The marriage did not take place for another six months, by which time Terence had thrown away his crutches and had taken to an artificial legso well constructed that, were it not for a certain stiffness in his walk, his loss would not have been suspected by a casual observer. For three months previous to the event, a number of men had been employed in building a small but pretty house, some quarter of a mile from the mansion, intended for the occupation of Majors O'Connor and O'Grady.
"It will be better, in every way, Terence," his father insisted, when his son and Mary remonstrated against their thus proposing to leave them. "O'Grady and I have been comrades for twenty years, and we shall feel more at home, in bachelor quarters, than here. I can run in three or four times a day, if I like, and I expect I shall be as much here as over there; whereas if I lived here, I should often be feeling myself in the way, though I know that you would never say so. It is better for young people to be together and, maybe some day, the house will be none too large for you."

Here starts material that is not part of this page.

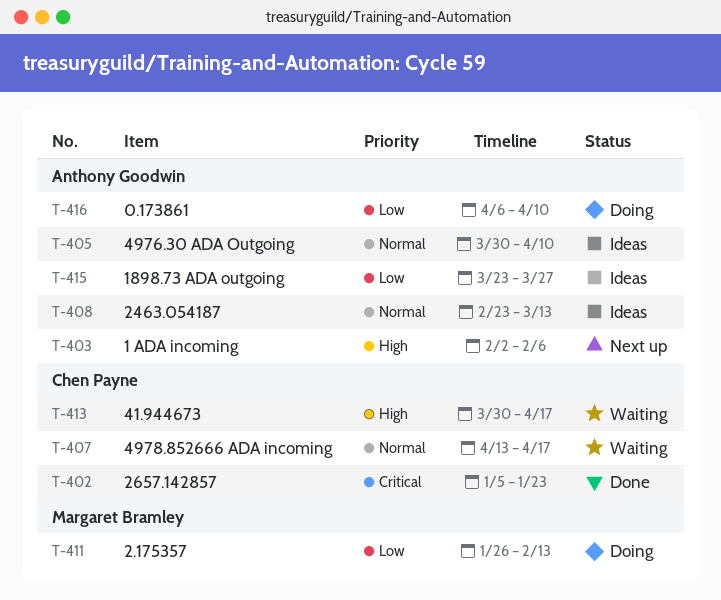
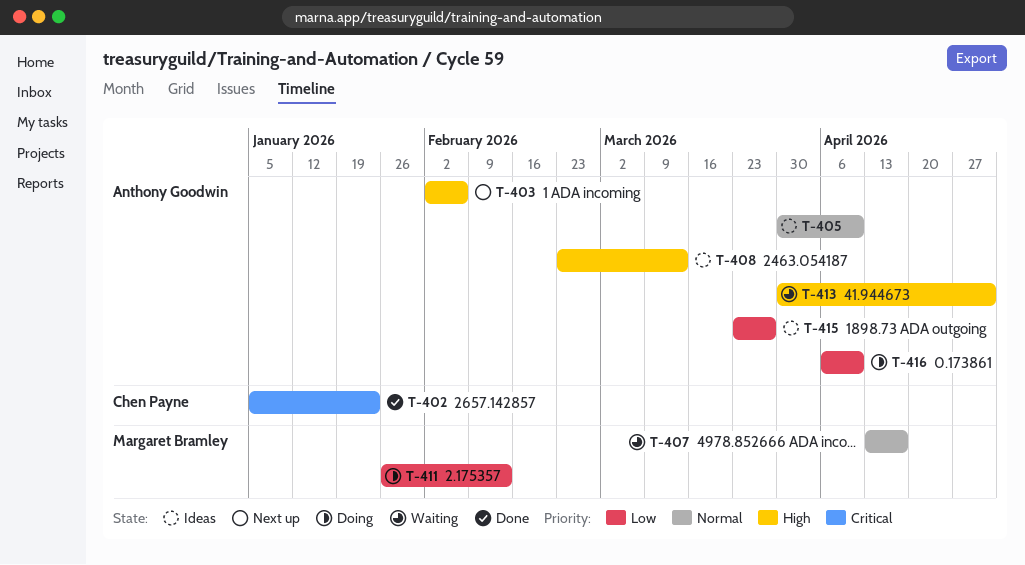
T-407, owner: Chen Payne -> Margaret Bramley
T-408, priority: Normal -> High
T-413, owner: Chen Payne -> Anthony Goodwin
T-413, due: Apr 17 -> May 1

The house was finished by the time the wedding took place, and the two officers moved into it. The wedding was attended by all the tenants, and half the country round; and it was agreed that the bride's jewels were the most magnificent that had ever been seen in that part of Ireland, though some objected that diamonds, alone, would have been more suitable for the occasion than the emeralds.
Terence, on his return, had heard from his father that his Uncle, Tim M'Manus, had called very soon after the major had returned to his old home. He had been very friendly, and had been evidently mollified by Terence's name appearing in general orders; but his opinion that he would end his career by a rope had been in no way shaken. He had, however, continued to pay occasional visits; and the rapid rise of the scapegrace, and his frequent mention in despatches, were evidently a source of much gratification to him; and it was not long after his return that his uncle again came over.
"We will let bygones be bygones, Terence," he said, as he shook hands with him. "You have turned out a credit to your mother's name, and I am proud of you; and I hold my head high when I say Colonel Terence O'Connor, who was always playing mischief with the French, is my great nephew, and the good M'Manus blood shines out clearly in him."